|Spatial Concept, Waiting|
by Lucio Fontana, 1960
The way it causes such controversial reactions and anger to people is what makes it outstanding. A reaction is what an artist wants: why would you look at art and have no emotion towards it? I recently went to the famous Tate Modern with my auntie and I saw her looking at this sculpture; she then said “That makes me sad” I was intrigued by her response, asking why. “Because this isn't good, a child could have done this.” Then I began to explain to her that because of its simplicity it engaged itself to you, it evoked a reaction out of you and so you would tell others about it and it would become a popular piece of art. Don't you find it ironic how the way you hate it makes it good? It's you the viewer who makes this sculpture stand here in this gallery.

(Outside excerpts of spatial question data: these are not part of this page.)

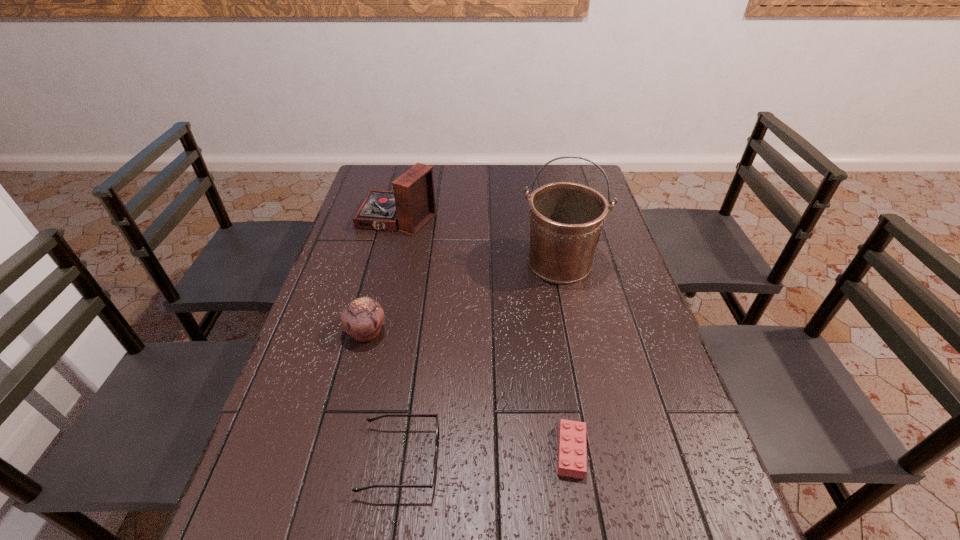
Identify the location of vacant position located 0.170m on the back of the shortest object. (557, 362).

Where is `phonograph record at the left edge`? phonograph record at the left edge is located at coordinates (411, 205).

Locate an element on the screen. muffin that is positioned at the left edge is located at coordinates (363, 318).

The image size is (960, 540). Identify the location of object present at the right edge. (566, 219).

The height and width of the screenshot is (540, 960). Identify the location of free location at the far edge. (464, 184).

The image size is (960, 540). Identify the location of free spot at the left edge of the desktop. (327, 443).

Image resolution: width=960 pixels, height=540 pixels. In order to click on free space at the right edge of the desktop in this screenshot , I will do `click(604, 306)`.

Where is `vacant space at the far right corner of the desktop`? The image size is (960, 540). vacant space at the far right corner of the desktop is located at coordinates (559, 170).

In order to click on free space between the Lego and the third shortest object in this screenshot , I will do `click(468, 392)`.

The height and width of the screenshot is (540, 960). What are the coordinates of `free spot between the Lego and the fourth tallest object` in the screenshot? It's located at coord(486,456).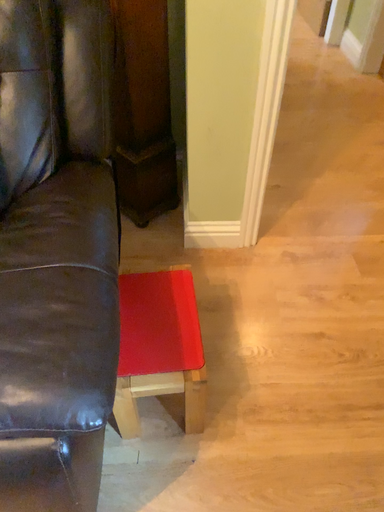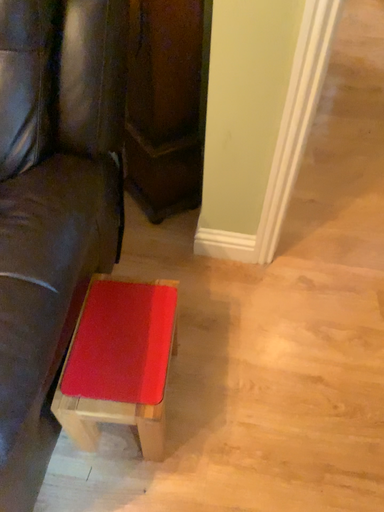
Question: Which way did the camera rotate in the video?

Choices:
 (A) rotated right
 (B) rotated left

Answer: (B)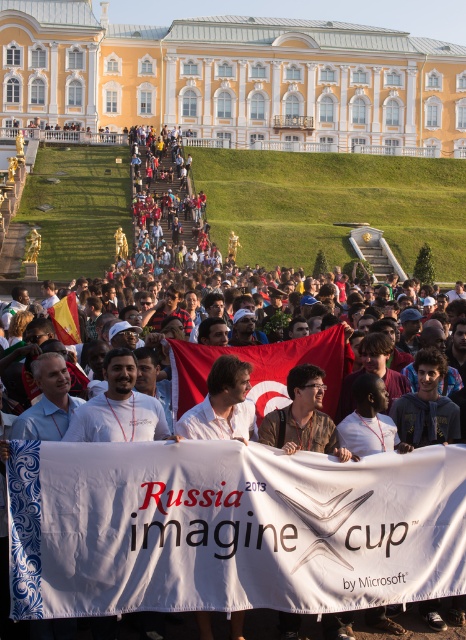
Question: Does yellow/white stone building at upper center have a smaller size compared to yellow fabric flag at center?

Choices:
 (A) yes
 (B) no

Answer: (B)

Question: Which of the following is the closest to the observer?

Choices:
 (A) yellow/white stone building at upper center
 (B) red fabric flag at center
 (C) yellow fabric flag at center

Answer: (B)

Question: Does yellow/white stone building at upper center have a larger size compared to red fabric flag at center?

Choices:
 (A) yes
 (B) no

Answer: (A)

Question: Does yellow/white stone building at upper center appear over yellow fabric flag at center?

Choices:
 (A) no
 (B) yes

Answer: (B)

Question: Estimate the real-world distances between objects in this image. Which object is closer to the yellow/white stone building at upper center?

Choices:
 (A) red fabric flag at center
 (B) yellow fabric flag at center

Answer: (B)

Question: Considering the real-world distances, which object is farthest from the yellow/white stone building at upper center?

Choices:
 (A) red fabric flag at center
 (B) yellow fabric flag at center

Answer: (A)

But also it is not just the simplicity of the art which makes it good; it could, in fact, offer complicity; you can't say it's bad and walk away without knowing anything about the art, you can't pick up a book and look at it and say that book was awful without reading it in depth.
One painting that stood out to me was the ‘Spatial Concept, Waiting’ created by Lucio Fontana in 1960 (see above). It is a canvas with a slash in it. This was a painting my auntie looked at for one second then moved away, but she didn't know anything about the piece so how could she not like it? This is my favourite piece of art I've ever come across, simply because of the meaning and
practice behind it. Fontana has slashed a piece of paper and a canvas to show the distinction between 2D and 3D dimensionality. That is one reason that this piece is now so well known. It took Fontana twenty years (1940-1960) to figure out how to get the right slash, how to get it
to represent what he wanted to portray.
He started off with multiple slashes in a canvas, then by 1959 decided to have one more decisive slash. Each cut was made with a single gesture using a sharp blade, and the canvases were then backed with strong black gauze giving the appearance of a void behind. The black behind the canvas added a temporal dimension to the generic title 'Spatial Concept'. How Fontana slashed an unpainted canvas shows affinity between the rawness of the surface and the existing character gestured itself. How the clashing of destruction and creation were both uplifted in Fontana’s work is what I find so amazing about his piece. Fontana wrote on one of his 1948 pieces: ‘Art dies but is saved by gesture', thus linking with his 1960 piece; the same gesture that negated the canvas as a purely pictorial vehicle also opened up its sculptural possibilities. Another depth into the slashes, gashes and cuts of Fontana’s work was inevitably to evoke pain as it particularly portrays wounds in skin. How it evokes pain means an emotion is formed in the spectator of the piece, so then this stays in the mind of the spectator, which is why it has stayed in my mind and became such a great piece of modern art. Now is it just a simple piece of art or is it a piece of art with dimensional meanings?